Under Sarbanes-Oxley, it is now a crime to destroy a document “in contemplation” of a law enforcement investigation, whether a subpoena has been issued or not. This provision criminalizes any corporate document-retention policy that could be construed as impeding any possible government investigations in the future. A corporate lawyer may not inform employees of their right against self-incrimination, because this may frustrate future prosecutions.

{ 3 comments }

Boris Lvin June 1, 2005 at 6:09 pm

> In the Andersen case, Chief Justice Rehnquist
> explained that withholding information from the
> government is not a crime. In fact, it is a right
> under the Fifth Amendment. “Consider, for
> instance, a mother who suggests to her son that he
> invoke his right against compelled
> self-incrimination,” Rehnquist wrote.

I’m afraid your reading of the Supreme Court decision is incomplete and incorrect.

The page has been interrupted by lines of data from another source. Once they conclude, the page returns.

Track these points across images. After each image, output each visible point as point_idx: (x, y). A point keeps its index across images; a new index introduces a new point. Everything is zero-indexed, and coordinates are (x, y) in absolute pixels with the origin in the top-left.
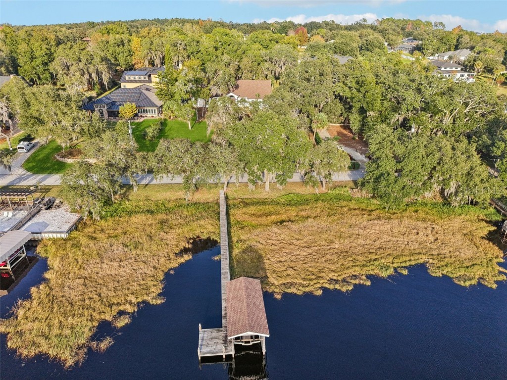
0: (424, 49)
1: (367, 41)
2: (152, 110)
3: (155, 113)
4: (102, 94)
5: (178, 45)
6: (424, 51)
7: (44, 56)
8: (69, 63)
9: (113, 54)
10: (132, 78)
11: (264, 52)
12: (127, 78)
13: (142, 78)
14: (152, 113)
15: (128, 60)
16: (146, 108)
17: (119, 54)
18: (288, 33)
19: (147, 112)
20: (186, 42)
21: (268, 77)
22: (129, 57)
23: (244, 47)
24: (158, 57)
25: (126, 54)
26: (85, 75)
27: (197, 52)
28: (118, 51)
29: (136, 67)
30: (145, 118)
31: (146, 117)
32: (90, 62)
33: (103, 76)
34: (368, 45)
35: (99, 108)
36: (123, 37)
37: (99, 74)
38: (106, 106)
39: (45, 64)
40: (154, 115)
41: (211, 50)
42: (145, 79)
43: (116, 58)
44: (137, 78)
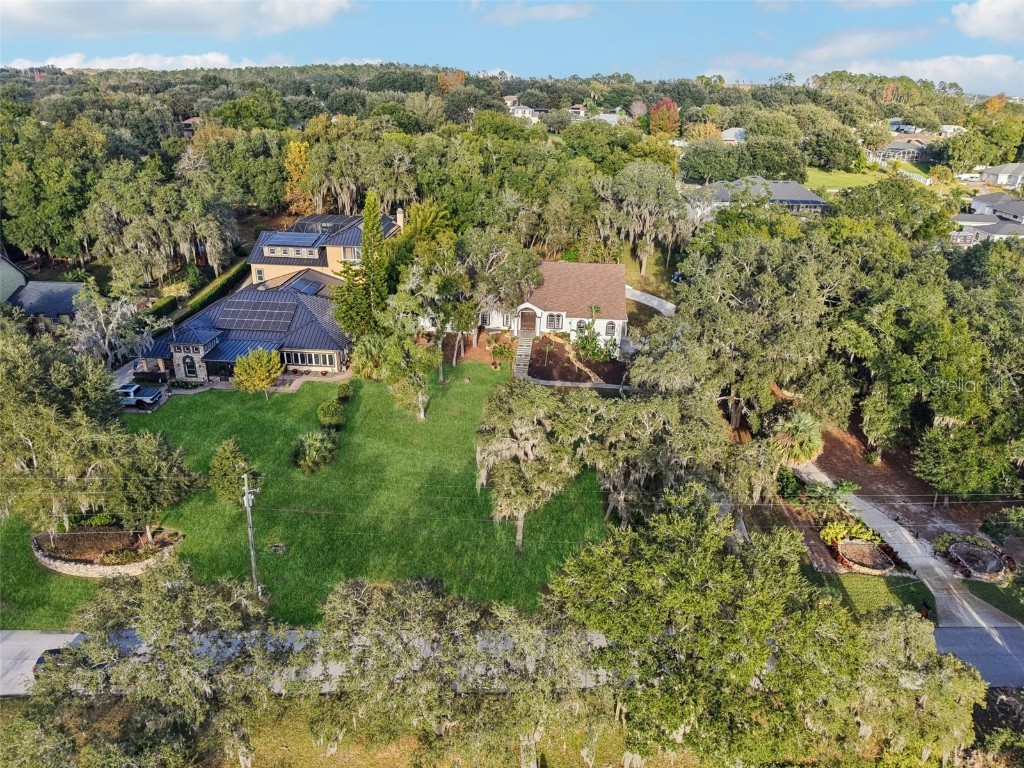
0: (950, 157)
1: (818, 135)
2: (324, 356)
3: (331, 363)
4: (203, 285)
5: (396, 162)
6: (951, 162)
7: (64, 195)
8: (126, 216)
9: (240, 177)
10: (279, 252)
11: (600, 179)
12: (267, 252)
13: (304, 253)
14: (325, 362)
15: (276, 191)
16: (306, 351)
17: (255, 177)
18: (631, 107)
19: (311, 361)
20: (414, 154)
21: (609, 243)
22: (278, 183)
23: (551, 164)
24: (345, 189)
25: (271, 177)
26: (162, 247)
27: (441, 180)
28: (253, 170)
29: (293, 209)
30: (305, 378)
31: (308, 373)
32: (174, 215)
33: (208, 248)
34: (820, 146)
35: (183, 354)
36: (267, 135)
37: (196, 242)
38: (201, 349)
39: (67, 214)
40: (329, 370)
41: (476, 176)
42: (311, 257)
43: (248, 187)
44: (292, 253)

Rehnquist said, among other thing, the following:

“The instructions also were infirm for another reason. They led the jury to believe that it did not have to find any nexus between the “persua[sion]” to destroy documents and any particular proceeding. In resisting any type of nexus element, the Government relies heavily on §1512(e)(1), which states that an official proceeding “need not be pending or about to be instituted at the time of the offense.” It is, however, one thing to say that a proceeding “need not be pending or about to be instituted at the time of the offense,” and quite another to say a proceeding need not even be foreseen. A “knowingly … corrup[t] persaude[r]” cannot be someone who persuades others to shred documents under a document retention policy when he does not have in contemplation any particular official proceeding in which those documents might be material.”

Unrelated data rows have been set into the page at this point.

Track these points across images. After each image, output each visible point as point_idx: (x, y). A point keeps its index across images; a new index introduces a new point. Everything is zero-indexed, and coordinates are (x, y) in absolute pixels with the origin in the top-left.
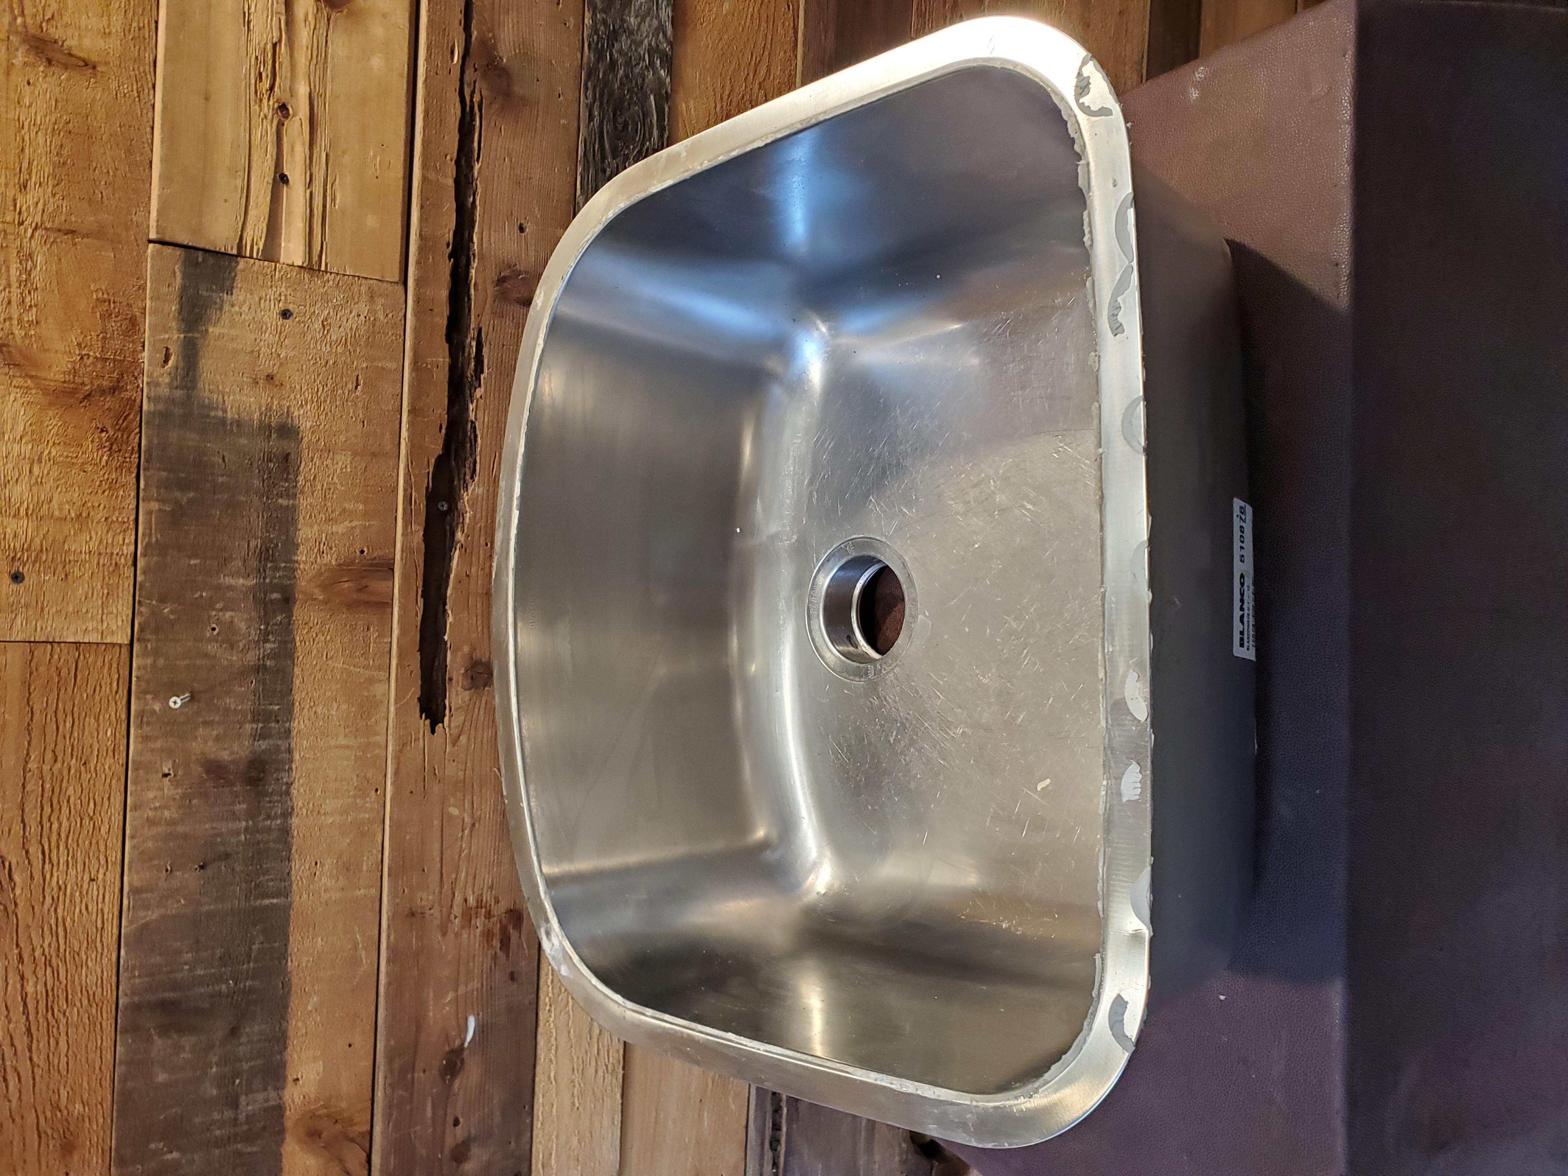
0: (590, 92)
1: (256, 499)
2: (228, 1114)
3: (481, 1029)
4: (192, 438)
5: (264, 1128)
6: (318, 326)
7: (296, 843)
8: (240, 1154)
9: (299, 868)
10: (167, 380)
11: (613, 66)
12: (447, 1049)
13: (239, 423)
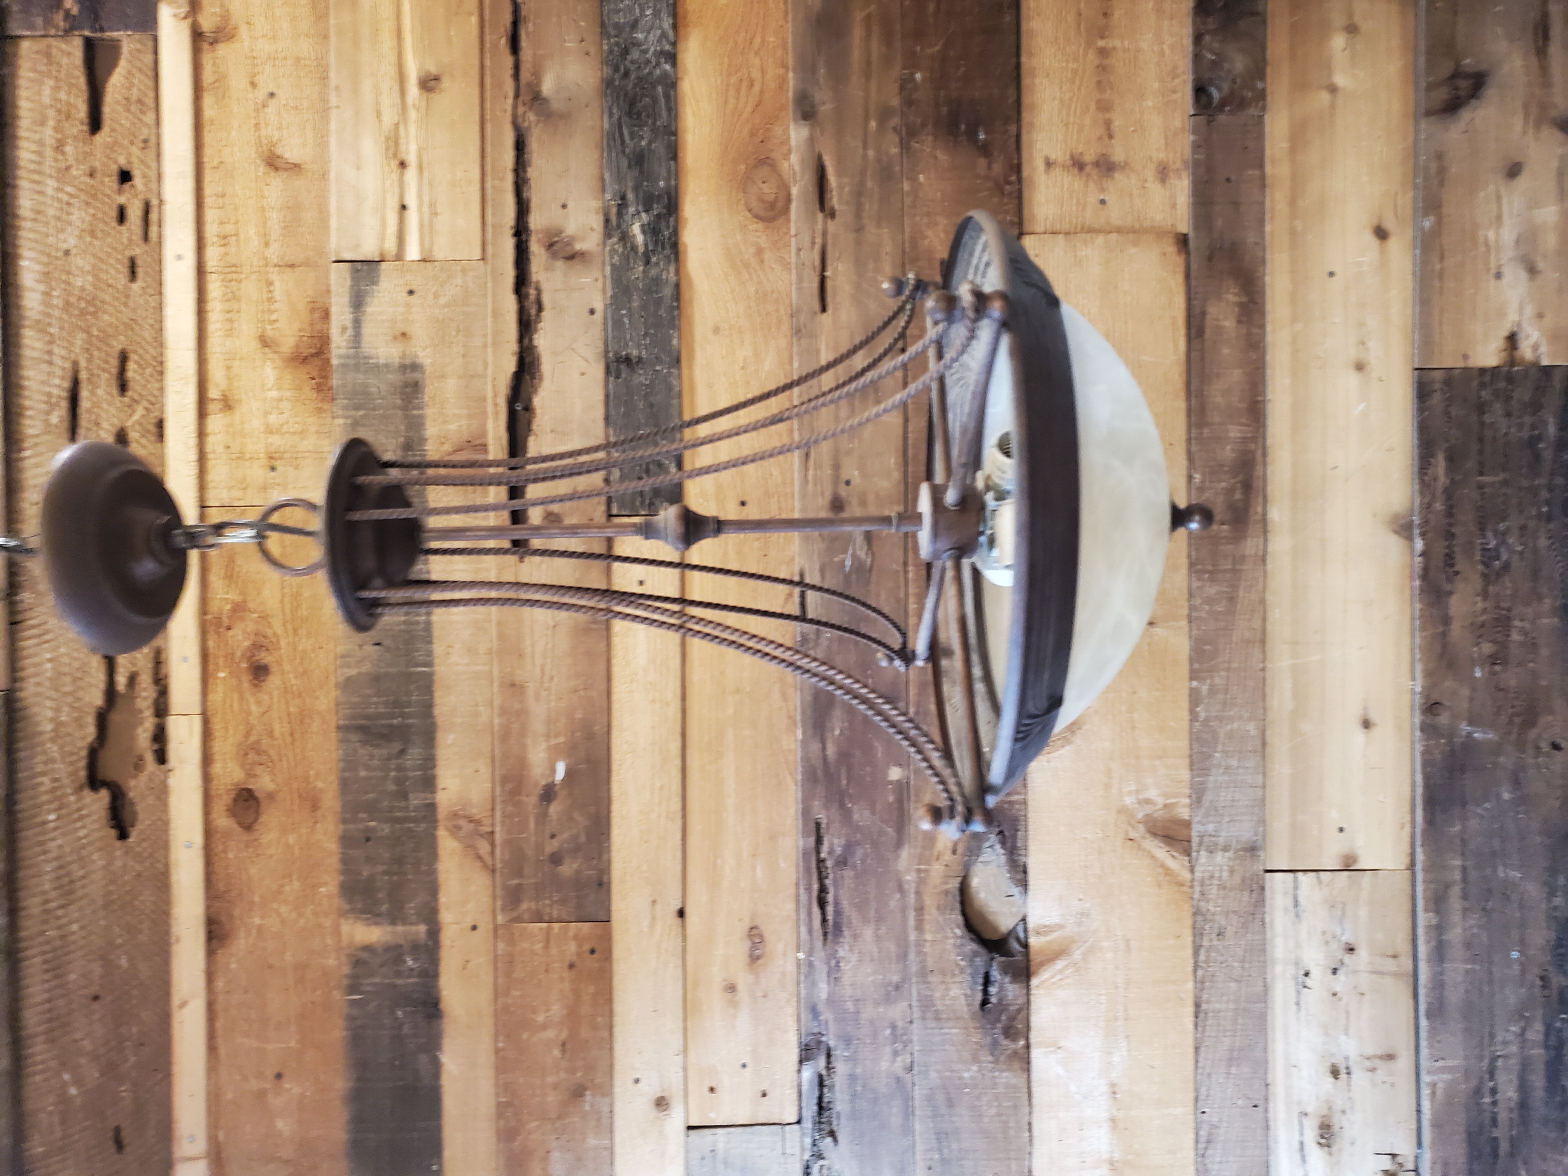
0: (609, 98)
1: (399, 412)
2: (402, 804)
3: (569, 773)
4: (360, 378)
5: (424, 817)
6: (431, 297)
7: (436, 633)
8: (410, 830)
9: (438, 649)
10: (344, 344)
11: (626, 74)
12: (543, 783)
13: (386, 365)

http://caselaw.lp.findlaw.com/cgi-bin/getcase.pl?court=US&navby=case&vol=000&invol=04-368

In other words, he believes it might be well within the limits of law if the jury decides that the defendant is guilty because he destroyed the documents in full compliance with the internal policies but still did “have in contemplation any particular official proceeding in which those documents might be material”. Thus, the Supreme Court did not invalidate the concept of criminality of destruction of the documents which could simply be foreseen to be subpoenaed in some not-too-distant future.

J Henderson June 1, 2005 at 9:36 pm

Rehnquist was clearly addressing – in his analogy – the right not to incriminate oneself. I was certainly oversimplifying the decision to fit it into a short sentence. Yes, Rehnquist talked about lots of other nuances. The point I am trying to get across is that Sarbox probably “overturned” the Supreme Court decision, so that in the end it will not protect anyone’s rights. I hope I am wrong.